Road Fund to Run Out of Cash by August, LaHood Warns

By Sean McNally, Senior Reporter

This story appears in the June 8 print edition of Transport Topics.

WASHINGTON — The Highway Trust Fund, which got an emergency $8 billion cash injection from Congress last summer, is likely to run out of money in the next two months, the Obama administration said last week.

Legislators and the Transportation Department said  the United States probably would need $13 billion to $17 billion to get the trust fund through the next two years, but a congressional staffer said it was more important to address the upcoming highway reauthorization than any trust fund deficit.



Transportation secretary Ray La-Hood  told a House appropriations subcommittee June 4 that the country remains “at risk for another cash shortfall, probably by mid-August,” and that DOT was “working on a plan.”

During a hearing June 2, Sens. Barbara Boxer (D-Calif.) and James Inhofe (R-Okla.) said administration officials told Congress the fund will need billions of dollars before August if states are to continue receiving federal money for road and bridge projects.

Boxer, chairwoman of the Environment and Public Works Committee, said during the confirmation hearing for Victor Mendez to head the Federal Highway Administration that administration officials warned “the Highway Trust Fund is estimated to have insufficient cash by August of this year to make good on prior commitments.”

Specifically, Boxer said she was told that the fund would need between $5 billion and $7 billion to keep it afloat through the end of the current fiscal year.

Inhofe said that besides the “infusion of $5 billion to $7 billion to get through the rest of fiscal year 2009, an additional $8 to $10 billion will be required in 2010.”

DOT spokeswoman Sasha Johnson confirmed the senators’ figures and said addressing the shortfall was “the number one priority for us.”

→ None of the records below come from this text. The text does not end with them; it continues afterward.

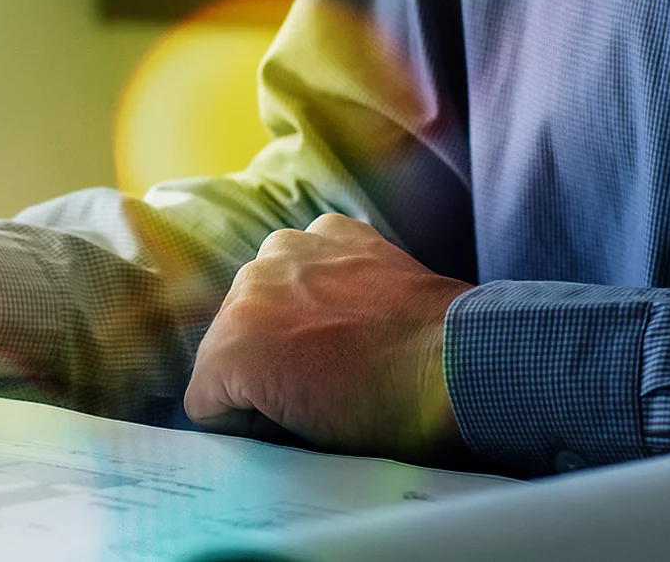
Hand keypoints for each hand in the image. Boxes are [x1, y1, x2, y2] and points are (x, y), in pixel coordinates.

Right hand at [183, 213, 473, 462]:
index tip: (277, 426)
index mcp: (232, 347)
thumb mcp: (302, 435)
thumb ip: (256, 415)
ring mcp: (292, 252)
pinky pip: (304, 255)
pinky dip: (321, 276)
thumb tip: (250, 410)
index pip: (204, 396)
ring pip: (261, 293)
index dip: (240, 419)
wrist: (465, 366)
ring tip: (334, 342)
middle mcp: (248, 288)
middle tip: (310, 386)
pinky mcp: (335, 234)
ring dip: (284, 314)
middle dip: (259, 361)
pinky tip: (351, 304)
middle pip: (228, 339)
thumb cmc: (389, 413)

“We know that it is an issue and we absolutely want to make sure that states have the resources they need to maintain roads and highways,” Johnson said.

The shortfall was announced less than nine months after Congress authorized transferring more than $8 billion from the Treasury’s general fund to the depleted trust fund, which has been battered by a drop in revenue as Americans drive less, coupled with the planned drawdown of cash in the fund called for in existing highway legislation (click here for previous story).

Mendez said one of the key differences between the current situation and the crisis last summer was the way the Obama administration is handling it.

“One of the issues that we faced last year was . . . we were basically notified at pretty much the last minute,” said Mendez, who was head of the Arizona Department of Transportation until February.

Last year, the Bush administration insisted the crisis could be solved by transferring funds from transit projects to highway projects and using unspent money from previous earmarks, but then the White House changed course just weeks before the fund was to be exhausted and said Congress needed to authorize a transfer that the administration and Congress previously had resisted.

“Early notification is indeed very important,” Mendez said, because it “provides states the opportunity to prepare themselves in case there is the shortfall that is expected in the summer months.”

If the fund were exhausted, the federal government would have to stop payments to states covering the cost of long-planned transportation projects.

Pierce Homer, secretary of transportation in Virginia, told Transport Topics at a finance conference in Washington that any cuts would have “enormous consequences for every federal aid project. . . . Your average interchange improvement, widening, major redecking of a bridge . . . are all reliant on timely federal reimbursements to make the process work.”

“It’s our hope that Congress will find a way to plug that gap, but it is a substantial gap,” David Wresinski, administrator of the Project Planning Division of Bureau of Transportation Planning in Michigan, told TT at the same conference.

Jim Berard, spokesman for Rep. James Oberstar (D-Minn.), chairman of the Transportation and Infrastructure Committee, said Congress would move to fix the hole if needed, but the committee’s attention was elsewhere.

“We’re just wrapped up in the highway bill now, but if it appears that there is a need to do something legislatively, we will certainly get into it,” he said.

LaHood said the administration “believe[d] strongly that any trust fund fix must be paid for . . . [and] tied to reform of the federal highway program.”

The trust fund woes, Berard said, ratchet up the pressure on Congress to move forward with a new highway bill before the Sept. 30 expiration of the current legislation, especially since “Oberstar does not want to do any extensions.”

A Senate staffer, who asked not to be identified, said Congress would “have to” do something to protect the trust fund.

“We have to protect contract authority for states to do long-term planning,” the staffer said.

If the fund were to disappear, highway funding would be subject to year-to-year appropriations, a process the staffer said would hurt transportation funding.

“Just like with the stimulus bill,” the staffer said, “transportation would come after things like energy, defense and other programs.”

Staff Reporter Michele Fuetsch contributed to this story.